The data section start

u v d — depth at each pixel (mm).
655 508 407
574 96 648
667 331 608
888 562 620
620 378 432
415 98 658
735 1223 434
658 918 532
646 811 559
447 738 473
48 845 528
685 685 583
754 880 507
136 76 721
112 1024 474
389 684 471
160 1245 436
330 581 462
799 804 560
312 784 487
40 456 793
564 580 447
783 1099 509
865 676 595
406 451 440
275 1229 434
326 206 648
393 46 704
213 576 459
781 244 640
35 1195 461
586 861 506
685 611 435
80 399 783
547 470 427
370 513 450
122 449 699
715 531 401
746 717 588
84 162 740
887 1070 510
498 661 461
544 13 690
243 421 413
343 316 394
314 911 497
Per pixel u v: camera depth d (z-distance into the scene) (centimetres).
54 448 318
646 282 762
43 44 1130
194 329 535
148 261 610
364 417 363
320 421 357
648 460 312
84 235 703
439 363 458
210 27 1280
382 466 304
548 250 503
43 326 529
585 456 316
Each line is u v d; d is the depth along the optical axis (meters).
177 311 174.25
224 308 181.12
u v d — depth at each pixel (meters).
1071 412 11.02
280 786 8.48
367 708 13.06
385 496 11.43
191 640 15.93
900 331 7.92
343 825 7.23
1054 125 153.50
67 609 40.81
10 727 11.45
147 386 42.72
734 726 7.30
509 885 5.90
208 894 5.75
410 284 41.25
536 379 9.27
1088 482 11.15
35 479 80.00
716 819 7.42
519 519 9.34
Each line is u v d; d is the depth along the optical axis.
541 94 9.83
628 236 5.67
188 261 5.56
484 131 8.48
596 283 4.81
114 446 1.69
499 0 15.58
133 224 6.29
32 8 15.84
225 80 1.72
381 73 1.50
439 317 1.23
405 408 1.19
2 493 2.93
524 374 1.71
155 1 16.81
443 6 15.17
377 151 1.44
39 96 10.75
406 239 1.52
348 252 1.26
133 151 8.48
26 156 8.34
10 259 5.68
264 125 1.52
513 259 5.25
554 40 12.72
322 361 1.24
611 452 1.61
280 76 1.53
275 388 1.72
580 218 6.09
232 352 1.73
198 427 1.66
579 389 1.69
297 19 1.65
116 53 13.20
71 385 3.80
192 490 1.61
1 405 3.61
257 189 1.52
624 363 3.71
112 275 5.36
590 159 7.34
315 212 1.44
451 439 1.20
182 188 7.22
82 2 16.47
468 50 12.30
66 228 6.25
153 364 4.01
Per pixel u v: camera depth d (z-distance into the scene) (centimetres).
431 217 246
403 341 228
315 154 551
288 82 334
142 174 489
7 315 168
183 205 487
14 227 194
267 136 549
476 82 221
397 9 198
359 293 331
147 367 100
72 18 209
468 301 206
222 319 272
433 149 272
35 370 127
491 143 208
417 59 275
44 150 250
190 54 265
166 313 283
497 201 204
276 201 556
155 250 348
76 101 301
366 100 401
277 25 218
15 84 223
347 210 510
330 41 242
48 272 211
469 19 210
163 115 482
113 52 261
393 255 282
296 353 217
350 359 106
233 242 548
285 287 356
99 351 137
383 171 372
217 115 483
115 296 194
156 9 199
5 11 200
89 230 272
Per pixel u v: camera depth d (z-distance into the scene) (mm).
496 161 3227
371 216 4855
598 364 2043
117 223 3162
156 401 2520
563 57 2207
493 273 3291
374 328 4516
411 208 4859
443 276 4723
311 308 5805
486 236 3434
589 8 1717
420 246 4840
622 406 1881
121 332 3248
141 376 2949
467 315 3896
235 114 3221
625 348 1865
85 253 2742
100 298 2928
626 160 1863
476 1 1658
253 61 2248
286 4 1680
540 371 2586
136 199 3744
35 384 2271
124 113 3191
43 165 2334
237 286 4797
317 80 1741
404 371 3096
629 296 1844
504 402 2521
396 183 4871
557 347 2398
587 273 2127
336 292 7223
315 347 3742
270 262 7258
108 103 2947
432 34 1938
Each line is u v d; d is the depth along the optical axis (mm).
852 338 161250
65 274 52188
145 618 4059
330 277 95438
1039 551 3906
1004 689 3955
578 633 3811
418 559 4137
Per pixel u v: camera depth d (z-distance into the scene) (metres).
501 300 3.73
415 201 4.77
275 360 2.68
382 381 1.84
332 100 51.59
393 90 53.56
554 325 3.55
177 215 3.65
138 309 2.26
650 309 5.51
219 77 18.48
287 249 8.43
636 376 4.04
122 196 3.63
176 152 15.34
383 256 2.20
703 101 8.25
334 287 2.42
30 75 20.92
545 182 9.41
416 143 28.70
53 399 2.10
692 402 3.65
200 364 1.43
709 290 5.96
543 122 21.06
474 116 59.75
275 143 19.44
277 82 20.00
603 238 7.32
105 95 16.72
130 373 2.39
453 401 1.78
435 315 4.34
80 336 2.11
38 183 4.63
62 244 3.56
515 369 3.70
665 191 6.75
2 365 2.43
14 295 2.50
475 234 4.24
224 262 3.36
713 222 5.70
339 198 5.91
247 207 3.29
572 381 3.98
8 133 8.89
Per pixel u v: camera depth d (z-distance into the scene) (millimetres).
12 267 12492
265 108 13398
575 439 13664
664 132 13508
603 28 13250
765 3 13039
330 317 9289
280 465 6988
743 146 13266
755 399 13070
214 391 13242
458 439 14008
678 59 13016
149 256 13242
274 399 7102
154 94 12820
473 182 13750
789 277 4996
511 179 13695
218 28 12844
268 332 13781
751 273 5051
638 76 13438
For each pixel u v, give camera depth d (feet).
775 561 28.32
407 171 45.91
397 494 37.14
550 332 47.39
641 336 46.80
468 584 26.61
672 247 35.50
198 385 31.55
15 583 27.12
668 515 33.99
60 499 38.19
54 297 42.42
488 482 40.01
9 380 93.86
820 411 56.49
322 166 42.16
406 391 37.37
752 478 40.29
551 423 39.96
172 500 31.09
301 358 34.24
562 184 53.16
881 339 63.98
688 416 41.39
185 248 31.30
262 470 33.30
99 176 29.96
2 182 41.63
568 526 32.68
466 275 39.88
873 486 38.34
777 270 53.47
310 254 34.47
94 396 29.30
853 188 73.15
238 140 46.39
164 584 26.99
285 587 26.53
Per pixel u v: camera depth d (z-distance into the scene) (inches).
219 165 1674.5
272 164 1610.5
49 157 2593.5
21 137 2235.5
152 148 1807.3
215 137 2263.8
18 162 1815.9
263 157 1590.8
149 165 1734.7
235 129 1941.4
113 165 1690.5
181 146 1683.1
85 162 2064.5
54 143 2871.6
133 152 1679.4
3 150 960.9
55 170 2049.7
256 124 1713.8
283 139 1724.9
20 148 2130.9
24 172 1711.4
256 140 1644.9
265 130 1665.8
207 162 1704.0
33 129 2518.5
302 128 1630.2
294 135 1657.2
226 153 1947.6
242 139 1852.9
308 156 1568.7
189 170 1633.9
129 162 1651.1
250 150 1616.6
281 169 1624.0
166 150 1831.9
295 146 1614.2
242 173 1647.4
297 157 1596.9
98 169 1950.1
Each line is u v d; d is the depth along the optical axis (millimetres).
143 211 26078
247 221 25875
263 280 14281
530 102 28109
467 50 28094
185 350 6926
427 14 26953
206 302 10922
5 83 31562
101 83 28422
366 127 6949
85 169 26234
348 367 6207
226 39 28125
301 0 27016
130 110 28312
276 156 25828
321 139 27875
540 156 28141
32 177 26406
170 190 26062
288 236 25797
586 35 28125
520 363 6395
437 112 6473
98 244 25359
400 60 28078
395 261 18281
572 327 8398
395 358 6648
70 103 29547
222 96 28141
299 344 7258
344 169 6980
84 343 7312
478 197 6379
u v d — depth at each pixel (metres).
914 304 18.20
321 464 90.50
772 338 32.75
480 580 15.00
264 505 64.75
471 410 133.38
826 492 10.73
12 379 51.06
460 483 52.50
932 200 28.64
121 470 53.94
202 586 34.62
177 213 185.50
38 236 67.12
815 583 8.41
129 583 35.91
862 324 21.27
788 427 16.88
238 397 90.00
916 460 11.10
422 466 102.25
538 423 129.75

The data section end

# [Exercise brief]
Search the preceding listing for the word "axis" and pull out every line that holds it.

# [Response to this exercise]
Each line is u v d; d is the depth along the optical axis (meters).
Each line is u v d; d is the depth along the optical axis.
Each line is u v d; d is the depth along the optical axis (mm).
Each line is u v d; d is the depth along the optical axis (millimetres).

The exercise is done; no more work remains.